*Required work*
Where the word "bottle" occurs in a line of the data, return the whole line.

*Task data*
[Start of section]
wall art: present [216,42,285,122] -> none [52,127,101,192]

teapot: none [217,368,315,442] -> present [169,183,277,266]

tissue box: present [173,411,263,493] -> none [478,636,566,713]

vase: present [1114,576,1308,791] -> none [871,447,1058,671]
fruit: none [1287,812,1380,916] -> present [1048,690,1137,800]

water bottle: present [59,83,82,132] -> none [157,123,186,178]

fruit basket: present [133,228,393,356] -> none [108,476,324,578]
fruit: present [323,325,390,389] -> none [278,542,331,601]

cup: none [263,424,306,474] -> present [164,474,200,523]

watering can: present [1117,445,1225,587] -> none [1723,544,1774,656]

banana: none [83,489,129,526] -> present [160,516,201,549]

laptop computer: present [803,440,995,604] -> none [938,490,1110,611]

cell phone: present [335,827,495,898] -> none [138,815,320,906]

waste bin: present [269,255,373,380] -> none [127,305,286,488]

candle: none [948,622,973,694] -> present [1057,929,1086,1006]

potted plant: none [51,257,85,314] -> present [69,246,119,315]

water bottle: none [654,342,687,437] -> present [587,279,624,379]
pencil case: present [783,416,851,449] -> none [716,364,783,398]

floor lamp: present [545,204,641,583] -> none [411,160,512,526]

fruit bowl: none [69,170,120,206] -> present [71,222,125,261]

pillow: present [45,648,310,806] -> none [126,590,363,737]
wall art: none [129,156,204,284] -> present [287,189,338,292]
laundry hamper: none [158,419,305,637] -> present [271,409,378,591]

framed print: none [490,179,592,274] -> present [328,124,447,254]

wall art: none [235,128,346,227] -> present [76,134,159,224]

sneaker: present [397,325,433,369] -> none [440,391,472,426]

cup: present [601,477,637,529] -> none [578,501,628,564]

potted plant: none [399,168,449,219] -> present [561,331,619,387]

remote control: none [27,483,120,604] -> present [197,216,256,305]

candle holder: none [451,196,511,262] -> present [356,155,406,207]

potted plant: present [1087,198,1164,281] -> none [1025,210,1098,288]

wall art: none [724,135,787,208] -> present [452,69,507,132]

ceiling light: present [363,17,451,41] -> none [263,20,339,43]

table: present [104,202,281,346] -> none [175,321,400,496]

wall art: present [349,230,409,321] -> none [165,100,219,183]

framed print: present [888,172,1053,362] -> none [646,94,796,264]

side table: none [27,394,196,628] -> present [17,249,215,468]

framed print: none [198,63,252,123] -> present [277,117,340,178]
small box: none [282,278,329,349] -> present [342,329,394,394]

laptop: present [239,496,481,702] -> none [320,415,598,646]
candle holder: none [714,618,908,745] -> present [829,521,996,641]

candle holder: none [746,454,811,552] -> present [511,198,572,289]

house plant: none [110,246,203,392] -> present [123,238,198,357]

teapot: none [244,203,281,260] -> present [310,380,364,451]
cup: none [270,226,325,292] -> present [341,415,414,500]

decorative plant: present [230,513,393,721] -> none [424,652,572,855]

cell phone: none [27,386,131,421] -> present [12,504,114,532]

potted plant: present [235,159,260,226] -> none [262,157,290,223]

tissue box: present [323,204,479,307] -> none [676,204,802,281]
[End of section]
*Worked solution*
water bottle: present [59,83,82,132] -> none [157,123,186,178]
water bottle: none [654,342,687,437] -> present [587,279,624,379]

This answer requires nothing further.